20 Dicembre 2019, di Alessandra Caparello

Tredicesima più sostanziosa quest’anno ma in tasca resterà meno del solito. Sono circa 33 milioni di lavoratori e pensionati che riceveranno la sospirata tredicesima mensilità, per un totale di circa 44,8 miliardi di euro, un’iniezione di liquidità un po’ più sostanziosa dell’anno scorso (+1,3%).

Tredicesima: al Sud si risparmia di più ma si investe di meno

I numeri sono quelli delle elaborazioni dell’Ufficio Economico Confesercenti sui dati ufficiali e un survey condotto con SWG. Gli italiani utilizzeranno quasi integralmente la tredicesima visto che solo 10,4 miliardi del monte complessivo delle tredicesime, circa 600 milioni di euro in meno rispetto al 2018, il 5,6% in meno, sarà dedicato al risparmio e agli investimenti finanziari.

L’indagine rivela che al sud si riuscirà a risparmiare qualcosa in più dalla tredicesima, il 27%, contro il 24% delle regioni del Nord e il 25% del Centro. Ma pochissimi, sempre al Sud, useranno la tredicesima per investimenti finanziari: nelle regioni del mezzogiorno solo il 3% delle tredicesime viene investito in prodotti finanziari di risparmio, la metà della quota rilevata nel Nord (6%).
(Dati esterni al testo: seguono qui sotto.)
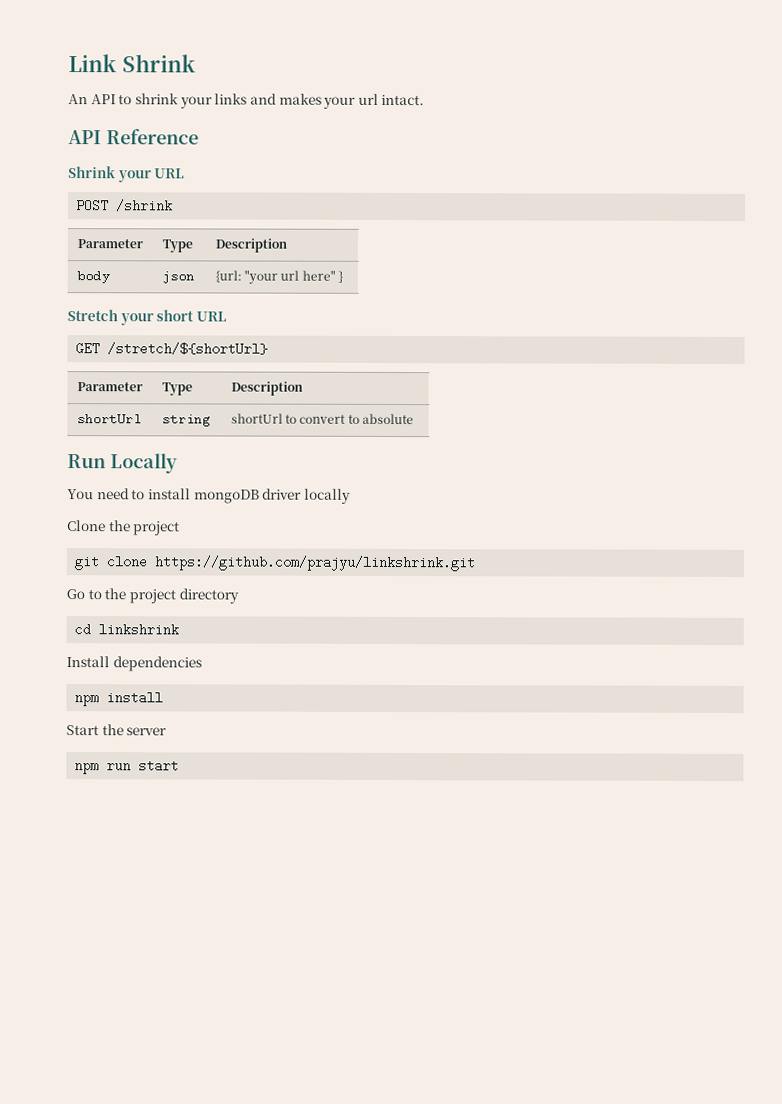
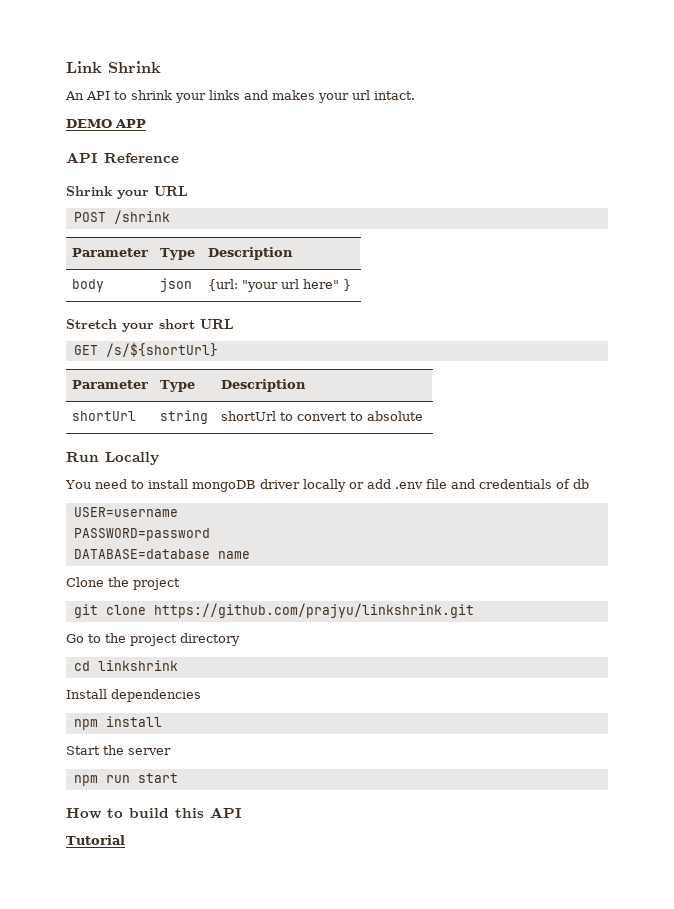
(425, 100) none -> [66,119,146,128] // DEMO APP
[107,342,269,356] /stretch/${shortUrl} -> [105,342,218,357] /s/${shortUrl}
(351, 496) none -> [348,479,589,489] [73,507,178,517] [73,528,210,541] [73,549,250,559] or add .env file and credentials of db // USER=username // PASSWORD=password // DATABASE=database name
(180, 766) none -> [66,807,242,819] [66,835,125,845] // How to build this API // Tutorial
Tredicesima per saldare conti in sospeso e rate mutuo

Aumenta, invece, la quota di tredicesima destinata agli acquisti (23 miliardi, +2,6%). Ma la tredicesima sarà usata anche per saldare pagamenti fissi e conti sospeso, cui vanno 11,4 miliardi di euro, il 5,7% in più sull’anno precedente, nonché mutui per la casa (il 4% circa).

Per i regali si impiegheranno oltre 7,3 miliardi di euro del monte, un budget in leggera contrazione (-389 milioni) rispetto al Natale dello scorso anno. In questo caso, è il Nord il più generoso, con una media del 20% della tredicesima dedicata a mettere i doni sotto l’albero, quota che si restringe al 17% al Centro e al 15% nel Sud.

In tutto il paese, senza distinzioni territoriali, le spese per la casa e per la famiglia restano prioritarie e queste andranno 15,7 miliardi, quasi un miliardo di euro in più (+964 milioni) del 2018.

Nel Centro, le famiglie destineranno la parte maggiore di tredicesima per l’abitazione e per i propri cari (35%), seguite a poca distanza da quelle del Sud (33%) e del Nord (32%).